Le Niger a renoué avec un excédent commercial au premier trimestre 2026, après avoir enregistré un déficit au trimestre précédent. La balance commerciale des biens s’est établie à 85,1 milliards de FCFA sur les trois premiers mois de l’année, contre un déficit de 73 milliards de FCFA au quatrième trimestre 2025. Ce retournement s’explique par la progression des exportations, conjuguée au recul des importations.
Les exportations de marchandises ont fortement progressé entre les deux périodes, passant de 280,4 milliards de FCFA au quatrième trimestre 2025 à 372,3 milliards de FCFA au premier trimestre 2026, soit une hausse de 32,8 %. Cette dynamique a principalement été portée par les produits pétroliers et les produits agricoles.

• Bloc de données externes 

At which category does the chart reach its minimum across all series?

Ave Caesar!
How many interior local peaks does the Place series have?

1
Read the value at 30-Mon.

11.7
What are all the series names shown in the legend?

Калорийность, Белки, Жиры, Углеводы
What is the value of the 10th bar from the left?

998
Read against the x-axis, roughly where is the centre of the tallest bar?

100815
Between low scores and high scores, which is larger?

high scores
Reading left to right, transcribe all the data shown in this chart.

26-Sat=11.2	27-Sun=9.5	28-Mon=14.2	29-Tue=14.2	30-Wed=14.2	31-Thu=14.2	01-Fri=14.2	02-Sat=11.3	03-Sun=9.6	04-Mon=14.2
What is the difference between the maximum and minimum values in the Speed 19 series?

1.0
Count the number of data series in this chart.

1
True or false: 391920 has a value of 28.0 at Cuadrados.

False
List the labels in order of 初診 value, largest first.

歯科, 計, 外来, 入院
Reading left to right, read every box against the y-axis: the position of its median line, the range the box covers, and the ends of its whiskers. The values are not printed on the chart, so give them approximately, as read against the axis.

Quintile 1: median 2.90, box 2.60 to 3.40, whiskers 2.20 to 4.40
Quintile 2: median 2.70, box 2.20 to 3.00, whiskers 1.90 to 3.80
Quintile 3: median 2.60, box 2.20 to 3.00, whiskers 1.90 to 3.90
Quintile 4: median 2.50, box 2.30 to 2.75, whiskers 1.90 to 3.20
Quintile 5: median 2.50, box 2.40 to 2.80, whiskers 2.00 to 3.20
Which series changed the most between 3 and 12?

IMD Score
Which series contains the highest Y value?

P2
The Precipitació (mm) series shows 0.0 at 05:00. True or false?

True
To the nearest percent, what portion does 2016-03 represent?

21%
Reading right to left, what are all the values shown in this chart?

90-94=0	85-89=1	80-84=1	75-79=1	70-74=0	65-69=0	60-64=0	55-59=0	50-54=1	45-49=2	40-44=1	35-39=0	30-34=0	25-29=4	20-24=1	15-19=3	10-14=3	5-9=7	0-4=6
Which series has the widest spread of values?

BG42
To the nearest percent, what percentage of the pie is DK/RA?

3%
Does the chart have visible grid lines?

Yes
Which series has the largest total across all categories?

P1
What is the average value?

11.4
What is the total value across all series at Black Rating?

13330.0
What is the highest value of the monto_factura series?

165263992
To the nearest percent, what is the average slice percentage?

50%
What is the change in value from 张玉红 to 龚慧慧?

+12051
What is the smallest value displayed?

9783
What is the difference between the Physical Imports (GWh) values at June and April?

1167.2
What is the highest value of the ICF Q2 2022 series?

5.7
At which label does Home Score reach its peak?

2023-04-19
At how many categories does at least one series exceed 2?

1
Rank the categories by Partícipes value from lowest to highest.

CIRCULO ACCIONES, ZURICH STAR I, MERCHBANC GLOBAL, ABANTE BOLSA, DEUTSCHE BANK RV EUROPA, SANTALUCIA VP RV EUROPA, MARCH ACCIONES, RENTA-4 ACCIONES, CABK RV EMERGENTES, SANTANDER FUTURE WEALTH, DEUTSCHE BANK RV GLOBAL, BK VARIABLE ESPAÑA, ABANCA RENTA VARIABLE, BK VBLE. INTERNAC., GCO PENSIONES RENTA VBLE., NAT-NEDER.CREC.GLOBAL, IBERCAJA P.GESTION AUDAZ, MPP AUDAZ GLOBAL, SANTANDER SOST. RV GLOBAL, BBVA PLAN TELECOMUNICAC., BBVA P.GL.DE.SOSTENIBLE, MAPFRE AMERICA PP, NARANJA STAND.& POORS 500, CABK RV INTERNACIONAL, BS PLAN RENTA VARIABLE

Les exportations de produits pétroliers ont, en effet, augmenté de 36,4 %, sous l’effet de la progression simultanée des ventes de pétrole brut (+38,8 %) et d’hydrocarbures (+52,5 %). Cette performance intervient malgré une forte contraction des exportations d’or, en baisse de 56,2 %.
Le secteur agricole a également contribué au redressement des exportations au cours des trois premiers mois de l’année. Les ventes de produits agricoles à l’étranger ont progressé de 45,8 %, soutenues notamment par l’oignon, dont les exportations ont augmenté de 66,1 %, et le souchet, en forte progression de 270,6 %.
La place croissante des hydrocarbures dans les recettes extérieures du pays se reflète également dans les indicateurs de couverture extérieure. Les exportations de pétrole brut et de produits miniers rapportées aux actifs extérieurs nets ont représenté 64,1 % au premier trimestre 2026, contre 53,5 % au quatrième trimestre 2025, soit une progression de 10,6 points de pourcentage.
Sur un an, la tendance demeure toutefois plus modérée. Les exportations de biens ont progressé de 3,6 % au premier trimestre 2026 par rapport à la même période de 2025.
Les importations en net recul
Parallèlement à la progression des ventes à l’étranger, les achats de biens ont nettement diminué sur la même période. Les importations se sont établies à 287,2 milliards de FCFA au premier trimestre 2026, contre 353,4 milliards de FCFA trois mois plus tôt, soit une baisse de 18,7 %. Le recul est principalement imputable aux importations de produits alimentaires (-10,3 %) et de biens d’équipement (-6,8 %).
La diminution des achats de produits alimentaires à l’étranger s’inscrit dans le contexte de la politique du gouvernement visant à renforcer l’autosuffisance alimentaire et à réduire la dépendance du pays vis-à-vis des approvisionnements extérieurs.
Du côté des biens d’équipement, le repli est notamment lié à la baisse des importations de gros engins et de leurs pièces détachées. En glissement annuel, les importations de biens ont reculé de 1,3 % au premier trimestre 2026 par rapport au premier trimestre 2025.
L’Asie, premier fournisseur du Niger
Sur le plan géographique, la structure des échanges extérieurs demeure marquée par une forte concentration des partenaires selon la nature des flux. Pour les exportations, l’Europe arrive en tête, suivie de l’Asie et de l’Afrique.
Du côté des importations, l’Asie constitue le premier fournisseur du pays, devant l’Afrique, l’Europe et l’Amérique. Au total, l’amélioration de la balance commerciale au premier trimestre 2026 résulte donc d’un double mouvement favorable, à savoir une hausse de 32,8 % des exportations et une contraction de 18,7 % des importations par rapport au quatrième trimestre 2025.
Le Niger passe ainsi d’un déficit commercial de 73 milliards de FCFA à un excédent de 85,1 milliards de FCFA en l’espace d’un trimestre, dans un contexte où les exportations pétrolières et agricoles jouent un rôle déterminant dans la dynamique des échanges extérieurs.